Ouverture du capital d'Areva : Vers la privatisation du nucléaire18/11/20042004Journal/medias/journalnumero/images/2004/11/une1894.jpg.445x577_q85_box-0%2C104%2C1383%2C1896_crop_detail.jpg

Leur société

Ouverture du capital d'Areva : Vers la privatisation du nucléaire

Sarkozy, ministre de l'Économie et des Finances, vient d'annoncer l'ouverture du capital d'Areva, à hauteur de 35% à 40%. Areva est le principal groupe à l'échelle mondiale pour l'ensemble de la "logistique" nucléaire: mines d'uranium, fabrication de centrales, traitement des déchets, etc.

Il emploie 70000 salariés dans le monde et a réalisé l'an dernier 389 millions d'euros de bénéfices, en progression de 62%. Il est détenu pour le moment, directement ou indirectement, à 96% par l'État, qui espère trois à quatre milliards d'euros de recettes de cette opération d'ouverture du capital.

Le nucléaire ayant un bel avenir devant lui, que ce soit pour la constructions des futures centrales EPR "de la troisième génération" ou pour le démantèlement des anciennes lorsqu'elles seront touchées par la limite d'âge, ce domaine aiguise donc les appétits du secteur privé.

Une privatisation de plus, dira-t-on. Mais ce n'est pas tout à fait pareil. Pour la première fois, l'État commence à privatiser le nucléaire, un secteur sensible et dangereux s'il en est.

Sarkozy a toutefois juré ses grands dieux que "l'État continuera en tout état de cause à détenir, directement ou indirectement, plus de la moitié du capital d'Areva, compte tenu du caractère stratégique de l'énergie nucléaire pour la France".

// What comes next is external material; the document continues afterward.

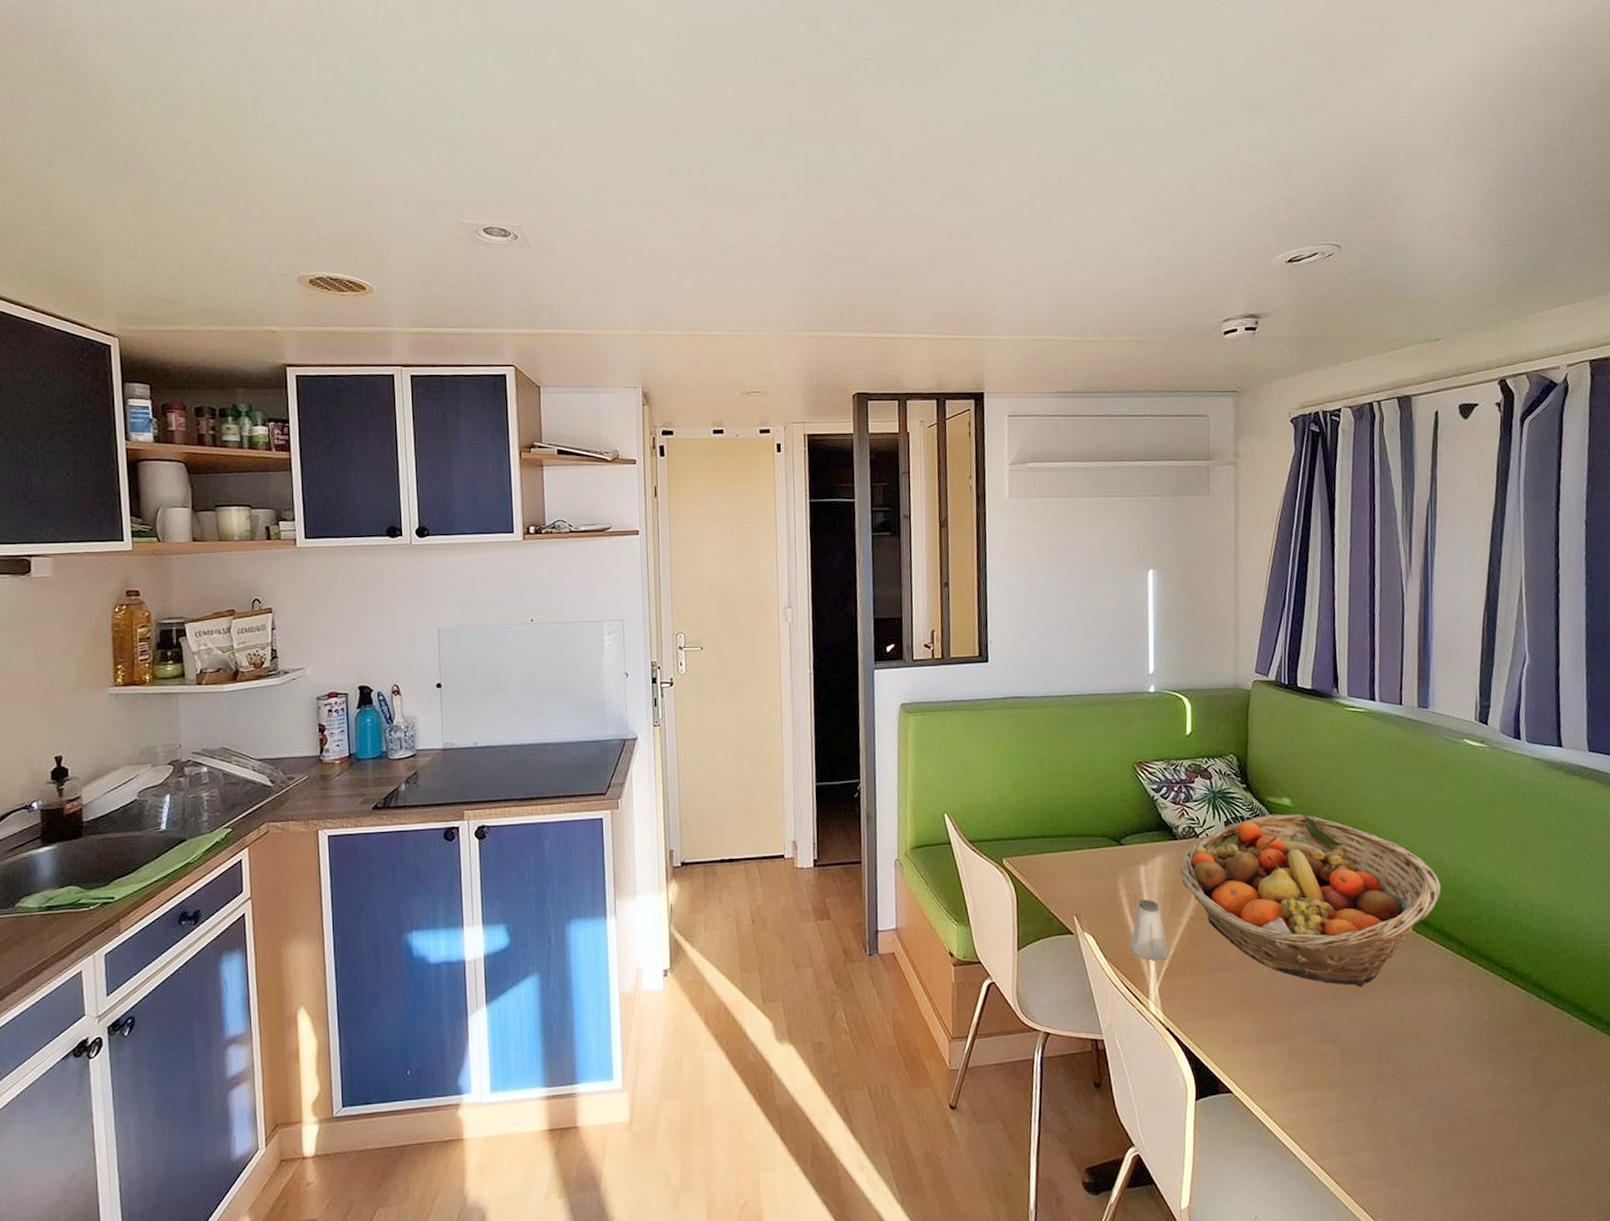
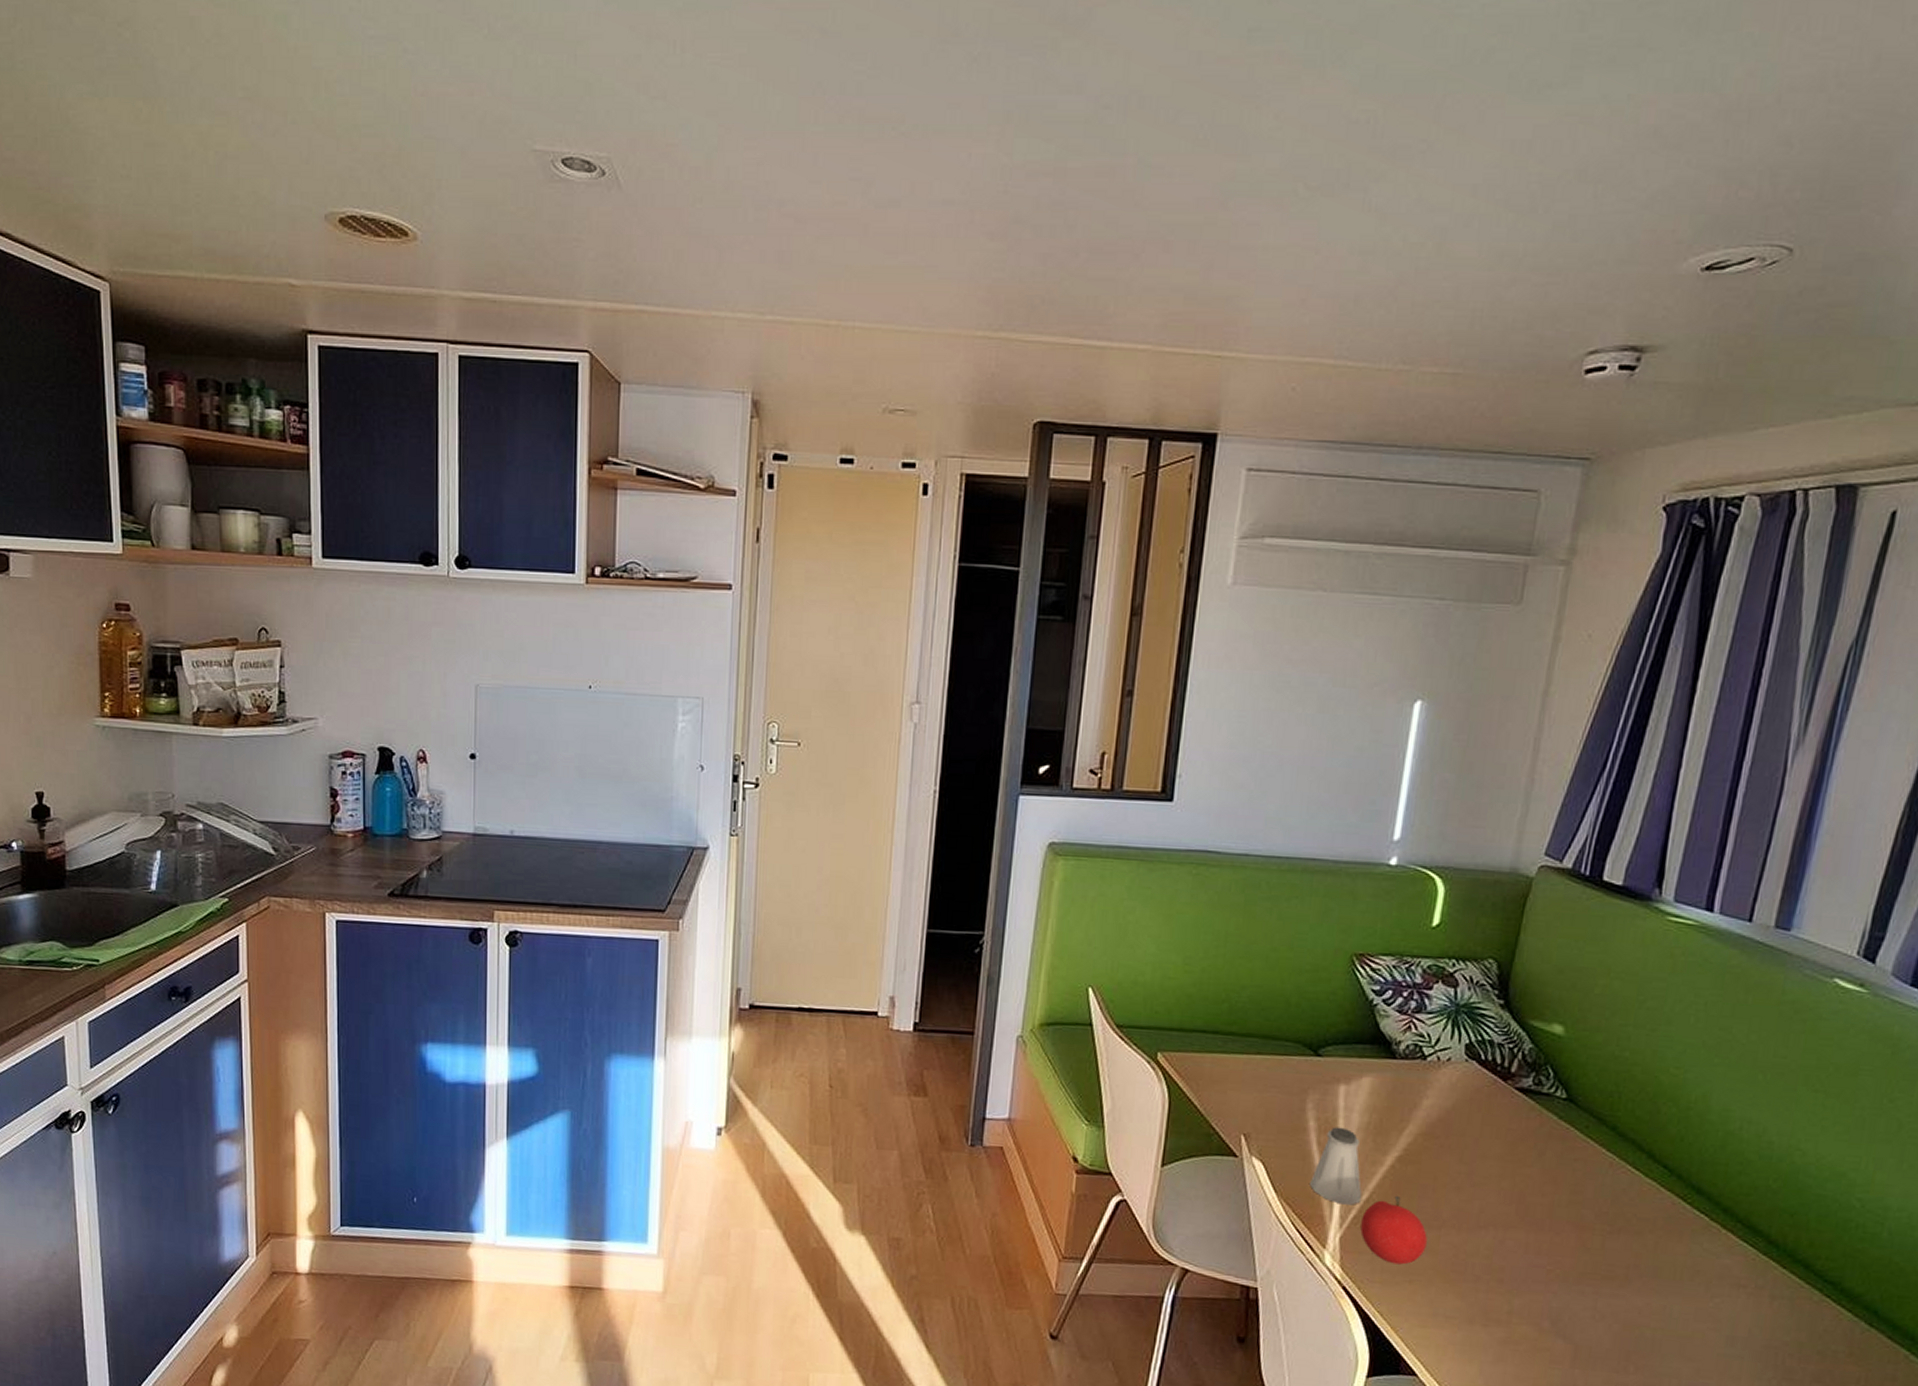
fruit: none [1172,947,1222,1003] -> present [1360,1195,1427,1265]
fruit basket: present [1179,813,1441,988] -> none [1392,1042,1758,1277]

C'est ce qu'il prétend aujourd'hui. Mais qu'en sera-t-il dans quelques années? Rappelons que la même promesse avait été faite pour France Télécom, majoritairement privatisée actuellement.

Et pendant qu'on ouvre le capital d'Areva, à un bout de la chaîne, on s'apprête à en faire autant pour EDF, dont le courant électrique est issu à 85% du nucléaire.

Bref, à terme c'est l'ensemble du nucléaire qui risque d'être entre les mains du secteur privé, comme il l'est déjà dans nombre de pays étrangers. Cela n'a rien de rassurant. Et cela d'autant moins lorsqu'on connaît la manière dont les centrales nucléaires françaises sont actuellement entretenues par des entreprises privées, sous le contrôle d'EDF.

Depuis quinze-vingt ans, le personnel qui assure la maintenance, l'entretien et les réparations des centrales atomiques est devenu essentiellement du personnel non EDF, à hauteur de 80-85% environ. Les tâches sont sous-traitées par EDF à des centaines d'entreprises qui emploient 20000 à 30000 travailleurs, parfois baptisés les "nomades du nucléaire" car ils se déplacent de centrale en centrale, au fur et à mesure des travaux à effectuer. Parfois ils en sont réduits à loger dans des campings, mais cela est encore le moindre des inconvénients de leur situation. Le pire est qu'ils sont parfois entraînés à dépasser les doses radioactives limites qu'ils peuvent absorber. Or ces doses sont cumulatives. Lorsqu'on a atteint son quota annuel, ou mensuel, il faut en principe ne plus mettre les pieds dans un environnement radioactif... ce qui veut dire pour certains risquer de se retrouver au chômage. Et il y a malheureusement des travailleurs qui en arrivent à dissimuler les doses qu'ils ont supportées, pour pouvoir continuer à travailler, quitte à risquer des cancers ou autres affections à l'avenir.

Et ce système, où une multitude de patrons privés exploitent les travailleurs du nucléaire au mépris de leur santé, s'effectue sous le contrôle théorique d'EDF -c'est-à-dire de l'État- qui ferme les yeux devant le scandale.

Qu'en sera-t-il quand Areva et EDF seront privatisés? Ce sera probablement pire, d'autant plus que le vieillissement des centrales nucléaires françaises entraînera de plus en plus de travaux, ainsi que leur démantèlement lorsque le moment sera venu.

Il devrait être du rôle de l'État de veiller à la sécurité du personnel, comme de la population dans son ensemble.

Mais le rôle de l'État, on le voit, se limite de plus en plus à faire des cadeaux au secteur privé.